The eerie closing shot of 'The Devils' (1971) is composed for 2.35:1 widescreen
Having decided what format to shoot the film on, the next crucial stage is determining the aspect ratio of the image - or its basic shape. This is expressed in the form of a width to height ratio, so if 1:1 is a perfect square, 2:1 will be a horizontal rectangle that is twice as wide as it is high.
Traditionally, virtually all films used to be framed in 1.33:1, or 4:3, producing a squarish rectangle. This was originally established in 1892, when Thomas Edison and William Kennedy-Laurie Dickson recommended that a film frame be the height of four perforations of a strip of 35mm film. Aside from some films shot in the Movietone process in the late 1920s and early 1930s (where the picture aspect ratio narrowed to 1.19:1 to accommodate the optical soundtrack) and a handful of widescreen experiments, 1.33:1 remained universal until the early sound era, and 1.37:1 thereafter (the latter generally known as 'Academy Ratio'). When television was introduced, it therefore made sense to adopt the same aspect ratio (almost universally referred to as 4:3, or "fullscreen").
However, it was television that provoked a change in cinema aspect ratios.
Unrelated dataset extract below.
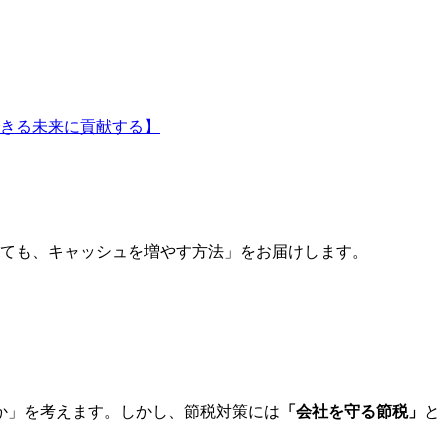
きる未来に貢献する】
くても、キャッシュを増やす方法」をお届けします。
か」を考えます。しかし、節税対策には
「会社を守る節税」
と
After experimenting with 3-D and Cinerama, the film industry (represented, as ever, by Hollywood) began to favour 20th-Century Fox's CinemaScope process, which used an anamorphic lens to squeeze an image with a very wide aspect ratio (originally 2.55:1, though it narrowed to 2.35:1 when optical soundtracks were added) into a standard 1.33:1 frame. As a result, the picture would look vertically squeezed on the actual film image, but the application of a similar lens to the projector would recreate the original widescreen image. Rival widescreen processes to CinemaScope quickly emerged (Panavision being the best known), so for convenience's sake we shall refer to it as Scope and assume a ratio of 2.35:1.
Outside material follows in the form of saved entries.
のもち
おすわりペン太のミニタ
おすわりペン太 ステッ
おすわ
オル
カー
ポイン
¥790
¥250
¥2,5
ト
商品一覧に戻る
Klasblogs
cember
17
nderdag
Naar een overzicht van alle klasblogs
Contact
The problem with Scope, aside from its incompatibility with television (see below) was that the image was so wide that it meant that cinemas often had to install new screens, with the result that traditional 1.33:1 images looked too narrow. Accordingly, even non-anamorphic films began to adopt widescreen aspect ratios, the most common being 1.85:1 (in the US) and 1.66:1 (in Europe). Because this system (sometimes referred to as "flat" widescreen, because it didn't require an anamorphic lens) made use of conventional 35mm film, the basic shape of the image was still 1.33:1. The widescreen ratio could be created in two ways, either by masking off the image on the print, by printing black bars at the top and bottom of the frame, or by printing a full 1.33:1 image and trusting the projectionist to frame it properly. However, an advantage of the latter system was that it allowed films to be framed in multiple ratios between 1.33:1 and 1.85:1, depending on what the cinema was capable of handling.
The need to remain compatible with 1.33:1 grew acute in the 1960s and 1970s, as television (and, eventually, video) became an increasingly important secondary market for films. Unfortunately, films shot in Scope ratios were impossible to screen adequately on television without either presenting it as a thin strip across the middle (generally considered unacceptable by broadcasters) or cropping the image at the sides. Originally, this process was crude in the extreme, as the telecine machine simply transferred a 4:3-shaped chunk of the middle of the frame, which in the case of a shot with two people occupying each end of the frame might well end up producing the effect of an empty room. A more sophisticated form of cropping came with the invention of the "pan-and-scan" process, whereby the telecine operator would move a 4:3-shaped frame across the original image in an attempt to capture its most important elements. Panning and scanning was almost universally used to present Scope films on television until the 1990s, though flat widescreen films were sometimes shown "open-matte" in the original 1.33:1 image. This was certainly preferable to cropping, though it created new problems in that the full frame sometimes revealed more than the cinematographer intended, such as boom microphones at the top of the screen that were not intended to appear in the widescreen version. It is usually possible to spot an open-matte transfer by the increased amount of headroom.
All these issues had an effect on image composition. In the 1950s and early 1960s, known as the "high Scope" era, cinematographers and directors took pride in exploiting the full width of the frame. From the late 1960s, and especially with the onset of video a decade later, cinematographers were much more careful about ensuring that the image wouldn't be completely wrecked if cropped to 4:3, a sensible precaution given that the majority of the audience would probably be watching the film in that aspect ratio. Accordingly, widescreen compositions in general and Scope compositions in particular tended to group important information together in such a way that it wouldn't occupy more than half the frame at any given time.
Things changed in the 1990s with the introduction of a wider television and video aspect ratio. Generally referred to as 16:9, this translates to 1.78:1, which is a convenient halfway house between the 1.66:1 and 1.85:1 flat widescreen aspect ratios. With the advent of DVD as the consumer video medium of choice, it is now far more common to present films in the original aspect ratio (using black bars at the top or sides where necessary), and consumer awareness of these issues has also grown.